"You are the light of the world. A city set on a hill cannot be hid."
Solitary towers at the edge of a harbor are not a recent invention. The Egyptians were known for the Pharos of Alexandria, one of the tallest structures in the ancient world. On the top of the tower was a bonfire that helped ships navigate the port at Alexandria. It is believed that this lighthouse became the prototype for all other lighthouses after it.
It should not be surprising that this became a symbol of Jesus, Christianity and the Church. Jesus said in the Gospel of John, “I am the light of the world; he who follows me will not walk in darkness, but will have the light of life” (John 8:12).
This passage can then be connected to the traditional image of the Church as a ship, making Jesus the light on the lighthouse, guiding the Church (and the pilgrim soul) to the Eternal Shores of Heaven.
At the same time, while it is true that Jesus is the “light of the world,” Jesus also referred to his disciples using that same term.
You are the light of the world. A city set on a hill cannot be hid. Nor do men light a lamp and put it under a bushel, but on a stand, and it gives light to all in the house. (Matthew 5:14).

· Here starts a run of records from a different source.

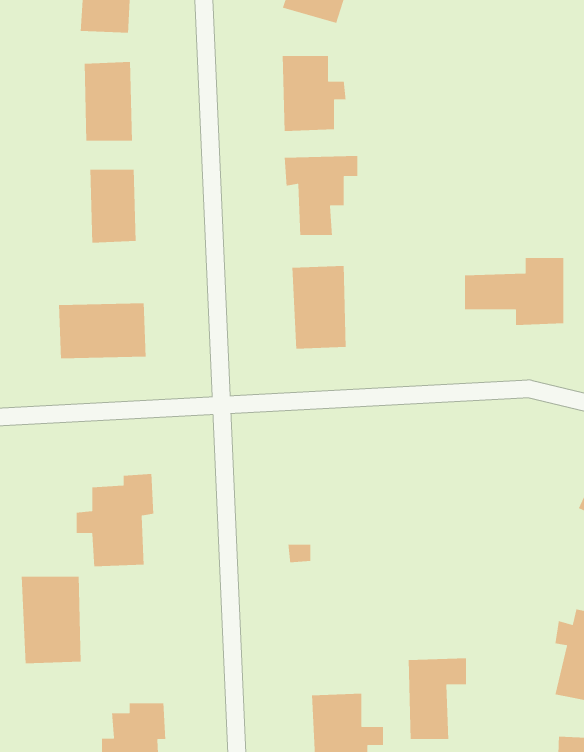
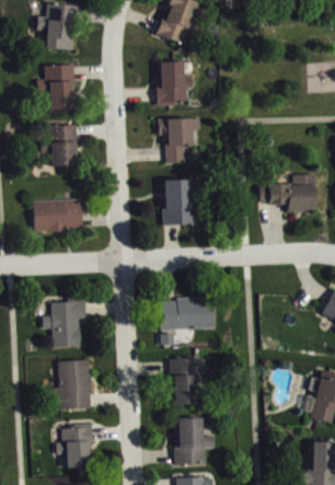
building: none -> [160,298,215,330]
building: [21,576,82,664] -> [58,360,92,409]
building: [408,658,467,740] -> [173,358,206,404]

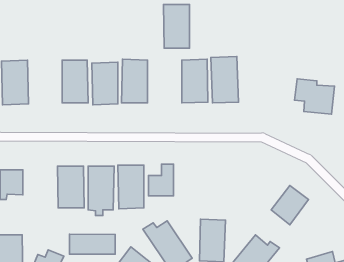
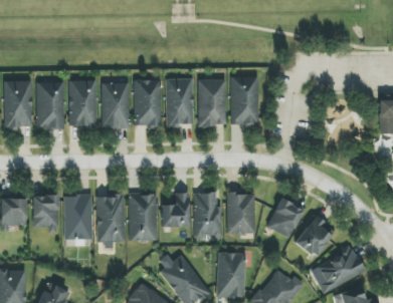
building: [163,4,189,48] -> [165,78,193,125]
building: none -> [36,81,64,129]
building: none -> [226,192,255,234]
building: none -> [193,193,222,240]
building: none -> [32,195,59,234]
building: none -> [267,198,303,237]
building: none -> [314,248,364,291]
building: [70,234,115,254] -> none

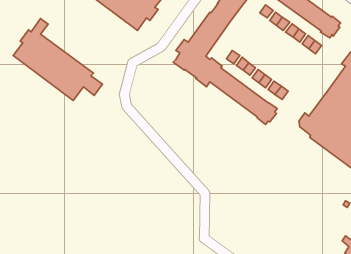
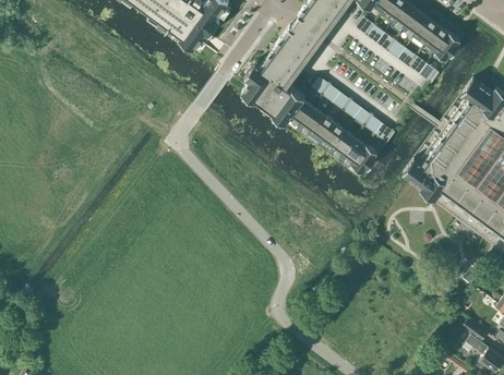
building: [13,18,103,100] -> none

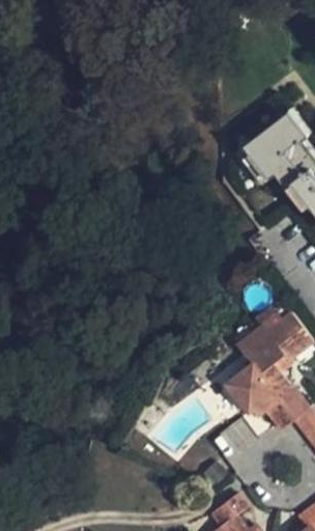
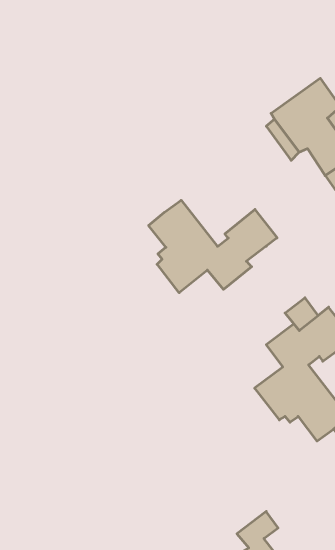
building: none -> [149,200,277,293]

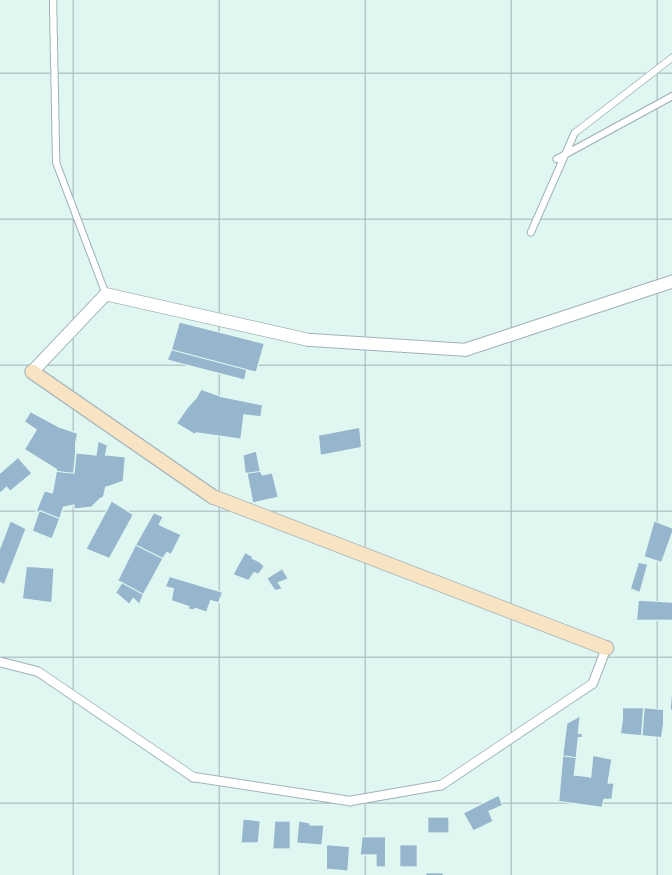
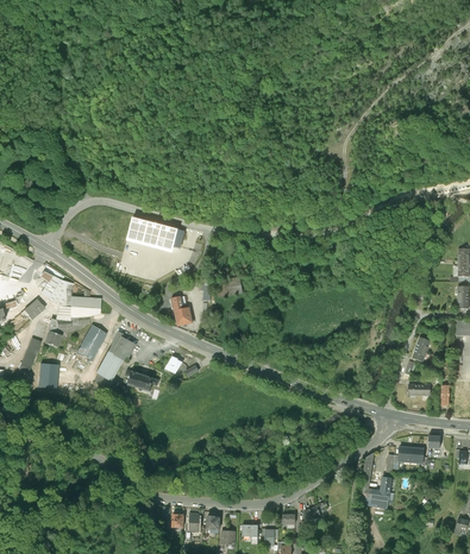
building: [176,389,262,439] -> none

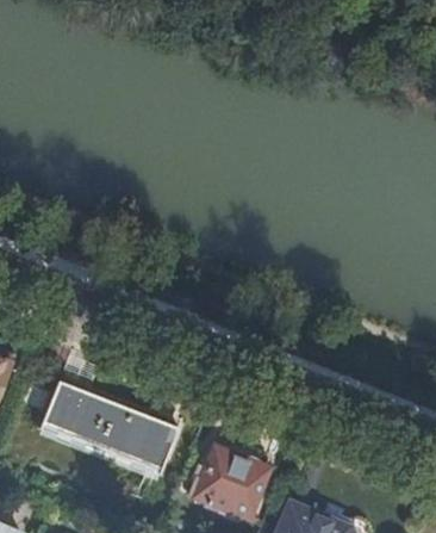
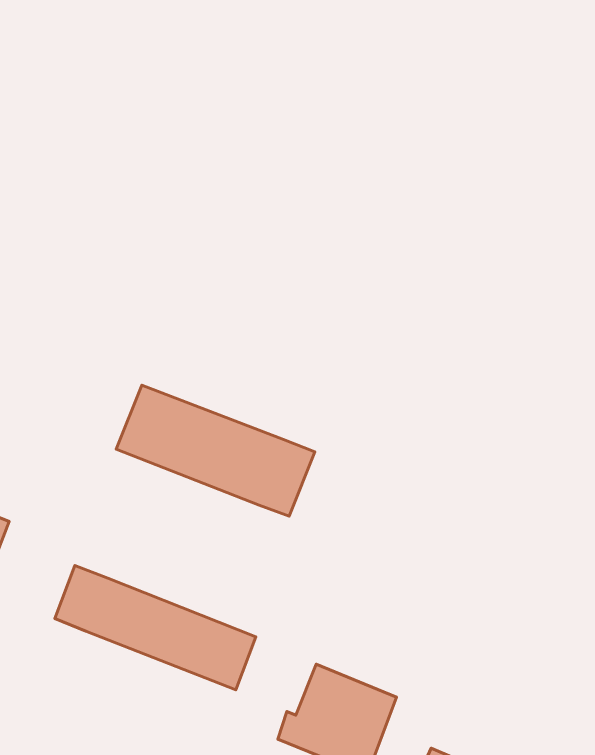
building: none -> [116,385,315,516]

This particular passage reflects a similar concept to a lighthouse and explains how Christians (and the Church) are meant to be a light for all to see. As Christians we are filled with the light of Christ at baptism and are sent forth with the task of bringing that light into the world, helping other souls reach the destination for which we are all created.
The lighthouse is a beautiful image, one that has always given comfort to the Christian soul trying to navigate the sea of life in order to reach the Eternal Harbor.